At no time shall more than two members appointed under subparagraph (A), more that two of the members appointed under subparagraph (B), or more than five of the members appointed under subparagraph (C) be members of the same political party.
“(2)(A) The President shall designate one of the members of the Commission as Chairman, and one as Vice Chairman. Nine members of the Commission shall constitute a quorum, but a lesser number may conduct hearings.
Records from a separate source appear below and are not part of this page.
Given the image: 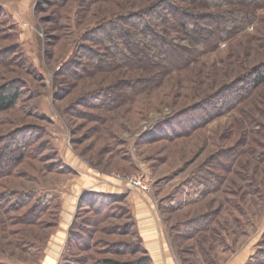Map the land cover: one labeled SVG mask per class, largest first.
I'll return each mask as SVG.
<instances>
[{"label":"rangeland","instance_id":"obj_1","mask_svg":"<svg viewBox=\"0 0 264 264\" xmlns=\"http://www.w3.org/2000/svg\"><path fill=\"white\" fill-rule=\"evenodd\" d=\"M158 1L0 0V86L20 92L0 113V264H264V84L224 105L264 62V6L133 93L155 72L113 65V38L140 43L130 17ZM88 192L122 198L78 208Z\"/></svg>","mask_w":264,"mask_h":264},{"label":"trees","instance_id":"obj_2","mask_svg":"<svg viewBox=\"0 0 264 264\" xmlns=\"http://www.w3.org/2000/svg\"><path fill=\"white\" fill-rule=\"evenodd\" d=\"M177 2L193 8L204 7L214 11L192 13L193 9L179 6ZM241 3L244 4L241 10L236 11L232 8ZM261 6H264V0H176V2L159 0L153 8L132 14L130 17L132 21H129L128 24L138 23L139 25L137 27L140 28L142 37L140 43L136 41L135 35L129 30H125L123 27L118 29L117 37L113 38L116 59L113 65L122 63L133 69H144L145 67L151 69L155 72L154 77L129 84V89L133 93L138 91L140 86L149 88L156 81V77L189 66L190 63L199 60L204 52L216 48L220 42L231 38L247 24L252 23L255 8L258 9ZM238 15H241L240 20L234 18ZM154 23L158 26H154ZM118 38L123 41L124 45L117 43ZM180 38L185 42L192 43L194 47L189 44L176 43L175 41ZM251 79L248 86H243L235 94L234 101L229 103L230 98L227 96V99H224V105L231 106L233 103L240 102L245 96H248L253 88L264 84V62L252 72ZM19 99L20 92L16 86H0V113L11 109ZM11 146L9 145L8 156L5 155L4 158L6 153L4 151L3 154H0V170L3 166L12 167V153L16 152V149H11ZM20 146L24 148L26 145L21 144ZM27 152V150H23L21 156L27 155ZM87 197H91V199ZM95 197L108 198L112 201L122 198V196L88 192L80 198L78 208L86 203L87 206L95 209L99 202L97 198L94 199ZM96 211H99V208ZM75 222L73 227L76 225ZM103 264L133 263L104 260Z\"/></svg>","mask_w":264,"mask_h":264},{"label":"built area","instance_id":"obj_3","mask_svg":"<svg viewBox=\"0 0 264 264\" xmlns=\"http://www.w3.org/2000/svg\"><path fill=\"white\" fill-rule=\"evenodd\" d=\"M128 182H129V184H132V183H135V180H134V178H132V179L128 180Z\"/></svg>","mask_w":264,"mask_h":264},{"label":"crops","instance_id":"obj_4","mask_svg":"<svg viewBox=\"0 0 264 264\" xmlns=\"http://www.w3.org/2000/svg\"><path fill=\"white\" fill-rule=\"evenodd\" d=\"M80 200V199H79ZM79 202V201H78ZM165 254V253H164Z\"/></svg>","mask_w":264,"mask_h":264}]
</instances>
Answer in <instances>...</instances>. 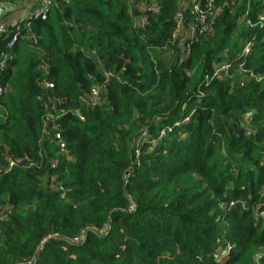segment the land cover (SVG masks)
<instances>
[{"label":"trees","instance_id":"1","mask_svg":"<svg viewBox=\"0 0 264 264\" xmlns=\"http://www.w3.org/2000/svg\"><path fill=\"white\" fill-rule=\"evenodd\" d=\"M209 1L53 0L11 47V31L0 34V58L9 57L0 167L7 153L37 159L48 114L68 151L43 185L46 169L0 177V264H218L221 238L231 245L221 264H254L264 248V0H212L203 23L185 5ZM141 3L156 10L142 14ZM143 131L137 165L131 152ZM90 227L106 231L66 242Z\"/></svg>","mask_w":264,"mask_h":264},{"label":"built area","instance_id":"2","mask_svg":"<svg viewBox=\"0 0 264 264\" xmlns=\"http://www.w3.org/2000/svg\"><path fill=\"white\" fill-rule=\"evenodd\" d=\"M67 1V0H64ZM186 0H183L182 2V7L184 5ZM33 4H32V9L28 10L26 16L23 19L20 20H15L7 25H0V34L3 33H7L9 31H11V38L10 41L8 43V47H11L19 38L21 30H22V23L24 21H29V20H36V19H41V20H45L46 16L48 14V8L49 5H52L53 0H32ZM232 4V3H231ZM186 8L190 9V12L194 15H196V19L201 20V22L203 23L204 21H206L207 19H209L212 14H213V1L210 0L207 5L205 7H198L197 5H191V3H187L185 4ZM12 5L10 4H5V3H0V19L3 18L5 16V14L7 13V8L11 7ZM182 7H178L177 11H176V18L178 20V22H182L184 19V13L182 12ZM29 8V7H28ZM139 10L142 12V14L145 11H154L156 10V6H146L143 3H141L138 6ZM261 20L263 21L262 23H264V13L261 15V17L258 19V21ZM134 21V25L135 26H143L144 24V19L142 17V15H136L133 18ZM250 26H253L254 23L249 21ZM27 26L29 25V23L26 24ZM263 25V24H262ZM191 29H188V32H190ZM192 39V37L190 38ZM248 45H245L244 47V53L248 52ZM8 54L5 53L3 54V56L0 58V68H4L6 61L8 59ZM185 59V55L180 54L177 56L176 60L182 62ZM218 69H216V73L215 74H220V73H226V70L229 68V64H225L223 66H217ZM111 75V74H107L106 76ZM49 87H52L51 84L48 85ZM0 94H1V88H0ZM201 96H203L201 94ZM60 103L64 102V99L59 98L58 100ZM56 99H54L52 101L53 104H55ZM50 106V105H47ZM75 116L78 117V119L80 121L83 120V117L81 116V114L79 112H75ZM188 120V118H185L183 122H186ZM178 125V124H175ZM43 131L47 132V127H50V131L47 133H43L41 132V135L39 137V141L40 144L37 145L38 149H43V159H32V160H24L22 158H15V157H10L7 160L6 156V160L7 163L4 165V167H0V177L6 175L7 173H10L11 170L16 167L19 169H23V170H28V169H34L33 167H38L40 168H45L46 171L48 172L49 169H54L56 166H59L58 164V158L59 157H63V156H68V151L66 149V144L64 143V141L61 140L60 138V128H59V122L57 120V117H53L51 114H48L44 117L43 120ZM51 133H54L53 136H51ZM165 135V130H162L160 132V138H162V136ZM148 135L146 131H143L141 136L137 139H135L134 141V148L132 150V154H131V158H132V163L134 164H139L140 161V156H141V146L143 145V143L148 139ZM56 143L58 145L57 148L51 147L50 144L51 143ZM49 146L50 150L48 151V153H45V147ZM67 159V158H66ZM67 160H70L69 158ZM43 172V171H42ZM42 172L40 174H42ZM46 175L45 177L42 176L40 177V181L41 184L43 185L45 178H49V175H51V177H54V179H57V175H55V170L52 171V173L48 174H44ZM54 175V176H53ZM129 177V173L124 174V182L127 180V178ZM46 179V180H47ZM51 181V180H50ZM61 183V182H60ZM61 187V186H59ZM233 205V203H229V207H231ZM225 206V204H221V208L223 209V207ZM7 210V207H5L3 209V212H5ZM137 210V207L135 205V203L133 201H130L129 206H128V212L130 213H135ZM2 217V219H4L5 217H3L2 215H0ZM92 231L98 235H103V233L106 231V227L102 228V229H96L93 227L90 228H86L84 230H82L77 236L71 237L68 240H66L67 243L69 244H77L80 240H82L85 237L86 231ZM53 238H59L57 233L54 234H48L45 237H43L37 247L36 253L38 251H40L43 246L50 240ZM231 251V245H227V248L225 250L226 255ZM34 260L33 258L30 259H23L21 261H19L18 264H31ZM217 260V259H216Z\"/></svg>","mask_w":264,"mask_h":264},{"label":"rangeland","instance_id":"3","mask_svg":"<svg viewBox=\"0 0 264 264\" xmlns=\"http://www.w3.org/2000/svg\"><path fill=\"white\" fill-rule=\"evenodd\" d=\"M261 16H259V18H260ZM263 21H261V20H259V21H257V25L258 26H262V24L264 25V23H262ZM242 23L245 25V26H247L248 28H252L251 26H250V24H249V19L248 20H244V21H242ZM243 59V55H242V52H241V54H240V56H239V60H241V63H240V65L241 66H245V61H243L242 60ZM226 64H228V61L226 62ZM244 68V67H243ZM38 144H40V141H39V139H37V142H36V145H38ZM50 150V147L49 146H46L45 147V153H48V151ZM42 152H43V149L41 148V149H37V155H36V157L38 158V159H43V154H42ZM2 153V152H1ZM0 153V155H2ZM44 153V152H43ZM8 154V157H7V160L10 158V157H13L11 154H9V153H7ZM5 156V155H4ZM4 156H3V158H4ZM23 159V158H22ZM24 160H32L31 158H24ZM34 169H36L37 170V172H38V174H40L45 168H38V167H33ZM59 169V166H56L54 169H49L48 170V172L49 173H52V171L53 170H55V171H57ZM232 203V202H231ZM264 205V204H263ZM233 206V205H232ZM231 206V207H232ZM258 218H260V219H263L264 220V213L260 210L259 211V213H258ZM222 240H221V243H220V247H219V250H217V260L215 261L216 263H218V264H221L227 257V255H226V253H225V251H224V249H226L227 248V245H230V244H228V243H226V242H224V239L223 238H221ZM226 247V248H225ZM258 251V253H256L257 255H256V260H255V262H254V264H258L259 263V261H260V259L261 258H263L264 257V248L263 247H260L259 249H257Z\"/></svg>","mask_w":264,"mask_h":264},{"label":"crops","instance_id":"4","mask_svg":"<svg viewBox=\"0 0 264 264\" xmlns=\"http://www.w3.org/2000/svg\"><path fill=\"white\" fill-rule=\"evenodd\" d=\"M28 9H32V4L27 2L22 5H12L7 8L6 15L0 19V25H7L15 20L23 19L27 14Z\"/></svg>","mask_w":264,"mask_h":264}]
</instances>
Members appointed under paragraph (1)(D) shall not be considered in determining a quorum of the Commission.
“(B) Members of the Commission shall serve without compensation, but shall be reimbursed for travel, subsistence, and other necessary expenses incurred in the performance of the duties vested in the Commission.
“(C) The Commission shall meet at the call of the Chairman or at the call of the majority of the members thereof.
“(3)(A) The Commission may appoint, without regard to the provisions of title 5, United States Code, governing appointments in the competitive service, an executive secretary to assist the Commission in carrying out its functions.
“(B) The Secretary shall provide the Commission with such additional professional and clerical staff, such information, and the services of such consultants as the Secretary determines necessary for the Commission to carry out effectively its functions.
“(C) The Commission may secure directly from any department or agency of the United States information necessary to enable it to carry out its duties under this section. Upon request of the Chairman of the Commission, the head of such department or agency shall furnish such information to the Commission consistent with applicable laws and regulations with respect to the privacy of medical records.
“(b) The Commission shall conduct a study of alcoholism and alcohol-related problems and shall include in the study—
“(1) an assessment of unmet treatment and rehabilitation needs of alcoholics and their families;
“(2) an assessment of personnel needs in the fields of research, treatment, rehabilitation, and prevention;
“(3) an assessment of the integration and financing of alcoholism treatment and rehabilitation into health and social health care services within communities;
“(4) a study of the relationship of alcohol use to aggressive behavior and crime;
“(5) a study of the relationship of alcohol use to family violence;
“(6) a study of the relationship of alcoholism to illnesses, particularly those illnesses with a high stress component, among family members of alcoholics;
“(7) an evaluation of the effectiveness of prevention programs, including the relevance of alcohol control laws and regulations to alcoholism and alcohol-related problems;
“(8) a survey of the unmet research needs in the area of alcoholism and alcohol-related problems;
“(9) a survey of the prevalence of occupational alcoholism and alcohol abuse programs offered by Federal contractors; and
“(10) an evaluation of the needs of special and underserved population groups, including American Indians, Alaskan Natives, Native Hawaiians, Native American Pacific Islanders, youth, the elderly, women, and the handicapped and assess the adequacy of existing services to fulfill such needs.
“(c) The Commission shall submit to the President and the Congress such interim reports as it deems advisable and shall within two years after the date on which funds first become available to carry out this section submit to the President and the Congress a final report which shall contain a detailed statement of its findings and conclusions and also such recommendations for legislation and administrative actions as it deems appropriate. The Commission shall cease to exist sixty days after the final report is submitted under this subsection.
“(d) The Secretary of Health and Human Services shall be responsible for the coordination of the activities of the Commission.
“(e) There are authorized to be appropriated for the purposes of this section $1,000,000 to remain available until the expiration of the Commission.”